Houser helped by Payamps' escape act in sixth
Reliever works out of inherited second-and-third jam to lift Brewers to series win
MILWAUKEE -- The Brewers were looking for something to reverse their recent string of series losses, and maybe their performance on Wednesday afternoon was it.
Adrian Houser retired 14 consecutive batters during one stretch of his second straight scoreless start, and Willy Adames, Owen Miller and Brian Anderson homered in the Brewers’ 4-0 win over the Astros at American Family Field.

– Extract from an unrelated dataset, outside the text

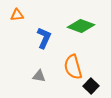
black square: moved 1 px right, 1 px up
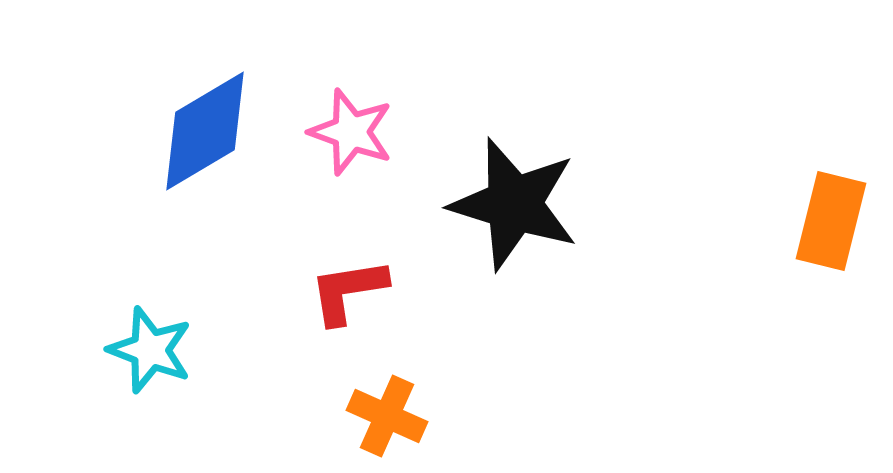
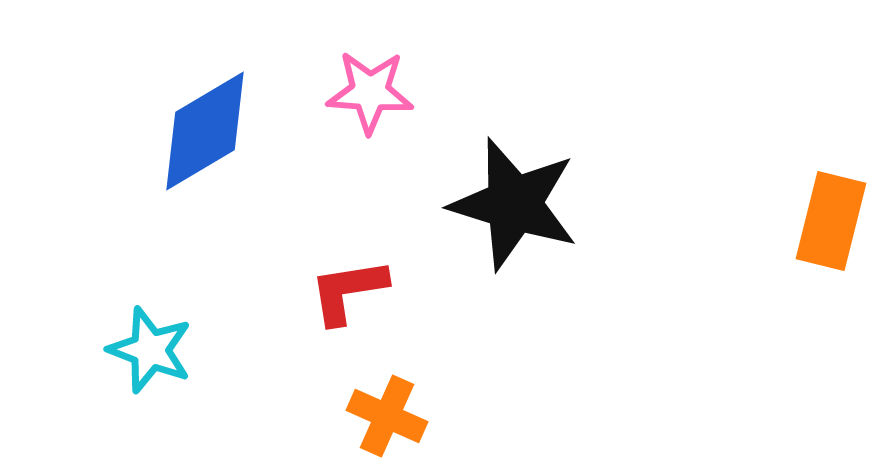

The Astros, after busting loose for 12 runs while beating Corbin Burnes in the opener of this three-game set, now have absorbed their first back-to-back shutout losses. Behind solid starts from Colin Rea and Houser, the Brewers picked up a series victory after falling in seven of their previous nine series over the past month -- and they didn’t have to deploy closer Devin Williams.
“The team needs it,” Houser said. "We’re thin on starting pitching right now, but you can’t put pressure on yourself. The game’s already hard enough as it is, so you just have to go out there, have fun, relax and go compete your butt off.”
Here are three takeaways:
1. Houser is stepping up
Adames’ two-run home run off Houston starter Brandon Bielak seven pitches into the ballgame allowed Houser to pitch with a lead for most of his 5 1/3 innings. Over his past two starts, Houser has scattered six hits and two walks while allowing no runs. He’s pitching to contact, as sinkerballers often do; Houser has only seven strikeouts over that span.
Houser said some mechanical keys have kept him in line: keeping his upper body in what he calls “the pocket” and staying back as long as possible, while getting his front foot down early and not too far down the mound. Lately, those sections of his body have been nicely synched.
The result is a couple of solid starts when the Brewers really needed them.
“I prepared myself as a starter. That’s what I think I am,” Houser said. “When I put in my work, that’s what I plan to do. So to be able to come here and help the team contribute after a short IL stint has been big.”
2. Joel Payamps is this year's escape artist
The Brewers' best bullpens in recent years have had one pitcher who excels at escaping tight spots. It once was Jeremy Jeffress. Then Brad Boxberger. Of late, it has been Payamps, picked up from Oakland along with Contreras in a three-team trade with the A’s and Braves. He has inherited 13 baserunners this season, and only one has scored. Payamps stranded all four of his inherited baserunners over the past two days.
“They’re definitely intense situations, right?” Payamps said. “But you try to treat it as another outing. Try to go in there and be aggressive, attack the zone and try to get an out and let it go on the field.”
Payamps entered in the sixth after Houser, who’d retired 14 in a row before Mauricio Dubon reached on first baseman Rowdy Tellez’s error and Alex Bregman followed with a double. Next up was Houston’s most dangerous hitter, Yordan Alvarez. Houser was only at 73 pitches, but Alvarez had already seen him twice.
“Adrian, he certainly had pitches left in the tank for sure, but Joel's just been pitching very, very well,” Brewers manager Craig Counsell said.
Payamps caught Alvarez looking at strike three, then retired Kyle Tucker on a lineout. A day earlier, Payamps struck out José Abreu and Jeremy Peña with a pair of runners aboard. Payamps has a 2.22 ERA and is tied with Peter Strzelecki for the team lead with 23 appearances.
3. Owen Miller is making for some tough decisions
Miller, the Wisconsin native who homered each of the past two games against the Astros, is hitting .400 with a 1.103 OPS in May and has forced his way into Counsell’s everyday lineup, mostly at third base.
Next week, the Brewers will get Luis Urías back from a 60-day stint on the IL with a left hamstring injury, and there will be a logjam on the infield. Brice Turang’s defense makes him valuable at second base, and Adames is locked in at shortstop.
Brian Anderson could play more right field, but that still leaves Miller and Urías at third, unless one of them serves as the designated hitter in place of Jesse Winker, who is still seeking his first home run.
“[Miller] has kind of earned his way into a regular spot in the lineup somewhere,” Counsell said. “He swung the bat well really all season, and the power has started to come. But he's had good at-bats really since the day he walked into Arizona.”
Said Astros manager Dusty Baker: “Almost every day, they’re hitting balls out of the ballpark on us, especially Miller. He really killed us this series. Usually when we lose a series, there’s one guy who’s a thorn in our side, and he was the thorn this series.”